Key provisions (based on available information)
The legislative file provided does not include the bill text, so specific statutory language, exact numerical staffing changes, funding sources, or effective dates are not available. Expected types of provisions such a bill typically contains include one or more of the following (to look for in the bill text):
- A mandated minimum or maximum number of full‑time wage-and-hour investigators employed by the Department of Labor.
- Authorization for the DOL to hire additional investigators or to reclassify existing positions.
- Direction to the DOL to report on investigator caseloads, hiring status, or enforcement outcomes.
- An appropriation or directive to the Appropriations Committee to provide funding for additional staff.
- An effective date and transition provisions for implementation.
Who would be affected
- Department of Labor: staffing, budget, and enforcement operations.
- Employees/workers: potentially improved access to investigation and resolution of wage claims.
- Employers: potentially increased enforcement activity and more investigations of alleged wage-and-hour violations.
- State budget/appropriations: if the bill increases staffing, it may require additional funds or reallocation of existing resources.
- State employees (human resources/collective bargaining): changes to positions could affect classifications and hiring processes.
Procedural status & timeline
- Jan 30, 2025: Referred to Joint Committee on Labor and Public Employees; public hearing held Jan 31 (Public Hearing 0206).
- Mar 13 & Mar 27, 2025: Received favorable reports and was placed on the House Calendar (House Calendar No. 209; File No. 307).
- Mar 21, 2025: Referred to Office of Legislative Research and Office of Fiscal Analysis for review (03/26/25).
- Apr 29, 2025: Referred to Appropriations Committee.
- May 5, 2025: Joint Favorable.
- May 6, 2025: Filed with LCO, reported out of LCO, and TABLED FOR HOUSE CALENDAR. No new file by Appropriations on that date.
Next steps typically would include consideration by the House on the calendar, potential floor debate/amendments, and — if passed — referral to the Senate and then gubernatorial action. Because Appropriations was involved, a fiscal note from OFA will be important to determine budget impacts.

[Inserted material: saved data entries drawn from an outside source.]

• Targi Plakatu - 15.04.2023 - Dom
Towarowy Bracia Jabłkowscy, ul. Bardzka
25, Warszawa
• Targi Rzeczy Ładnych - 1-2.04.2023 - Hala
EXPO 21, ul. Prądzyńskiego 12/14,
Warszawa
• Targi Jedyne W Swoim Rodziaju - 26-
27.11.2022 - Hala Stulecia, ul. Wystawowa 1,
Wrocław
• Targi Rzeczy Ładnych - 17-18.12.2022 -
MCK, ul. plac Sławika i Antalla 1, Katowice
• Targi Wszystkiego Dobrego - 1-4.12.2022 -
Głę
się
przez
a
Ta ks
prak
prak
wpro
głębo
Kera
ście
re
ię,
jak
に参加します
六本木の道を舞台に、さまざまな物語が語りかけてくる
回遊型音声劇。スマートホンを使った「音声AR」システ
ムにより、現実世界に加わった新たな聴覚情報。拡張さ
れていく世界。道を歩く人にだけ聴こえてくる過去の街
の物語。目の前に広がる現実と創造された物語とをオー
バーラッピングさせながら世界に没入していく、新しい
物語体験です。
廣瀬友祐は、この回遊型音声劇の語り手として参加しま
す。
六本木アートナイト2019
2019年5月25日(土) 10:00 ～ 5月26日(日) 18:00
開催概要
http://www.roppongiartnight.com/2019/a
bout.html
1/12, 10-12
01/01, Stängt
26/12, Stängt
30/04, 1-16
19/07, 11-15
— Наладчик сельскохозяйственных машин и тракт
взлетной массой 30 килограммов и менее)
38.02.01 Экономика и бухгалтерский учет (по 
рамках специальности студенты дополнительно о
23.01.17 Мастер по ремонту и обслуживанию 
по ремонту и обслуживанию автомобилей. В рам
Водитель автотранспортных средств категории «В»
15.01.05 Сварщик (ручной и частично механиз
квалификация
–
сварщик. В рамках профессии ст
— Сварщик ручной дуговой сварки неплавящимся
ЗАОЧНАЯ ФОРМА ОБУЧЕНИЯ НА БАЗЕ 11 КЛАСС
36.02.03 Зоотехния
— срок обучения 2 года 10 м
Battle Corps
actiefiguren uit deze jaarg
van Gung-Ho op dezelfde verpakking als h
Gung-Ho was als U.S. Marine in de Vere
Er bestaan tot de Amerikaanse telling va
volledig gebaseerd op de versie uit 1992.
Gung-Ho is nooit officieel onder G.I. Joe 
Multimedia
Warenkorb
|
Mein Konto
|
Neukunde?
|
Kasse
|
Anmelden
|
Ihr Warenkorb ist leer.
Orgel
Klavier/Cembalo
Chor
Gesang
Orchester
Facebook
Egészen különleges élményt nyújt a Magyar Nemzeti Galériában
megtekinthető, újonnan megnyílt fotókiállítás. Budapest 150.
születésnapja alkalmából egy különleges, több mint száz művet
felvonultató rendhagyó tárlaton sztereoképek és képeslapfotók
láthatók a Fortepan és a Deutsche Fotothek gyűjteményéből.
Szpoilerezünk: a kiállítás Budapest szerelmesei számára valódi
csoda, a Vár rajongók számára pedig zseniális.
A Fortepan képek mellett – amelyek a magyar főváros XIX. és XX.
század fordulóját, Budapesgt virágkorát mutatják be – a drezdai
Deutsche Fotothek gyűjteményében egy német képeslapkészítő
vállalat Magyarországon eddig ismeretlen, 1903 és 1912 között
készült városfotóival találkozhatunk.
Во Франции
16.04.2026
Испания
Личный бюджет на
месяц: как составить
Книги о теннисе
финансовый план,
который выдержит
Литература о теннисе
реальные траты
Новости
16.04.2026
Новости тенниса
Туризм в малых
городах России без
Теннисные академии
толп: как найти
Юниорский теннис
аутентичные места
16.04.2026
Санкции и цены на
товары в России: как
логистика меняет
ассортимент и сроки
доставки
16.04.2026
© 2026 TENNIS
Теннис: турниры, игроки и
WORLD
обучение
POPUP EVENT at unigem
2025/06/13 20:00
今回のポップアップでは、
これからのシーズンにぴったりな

Notes & where to get full details
- The full text and fiscal note are not in the materials provided. For precise provisions and any fiscal impact, consult:
- The bill text (when filed with LCO)
- Office of Fiscal Analysis (OFA) fiscal note
- Office of Legislative Research (OLR) analysis
- Committee reports from Labor and Appropriations
If you’d like, I can monitor for and summarize the bill text and OFA/OLR reports once they’re available or draft possible scenarios of impact based on typical staffing-change language.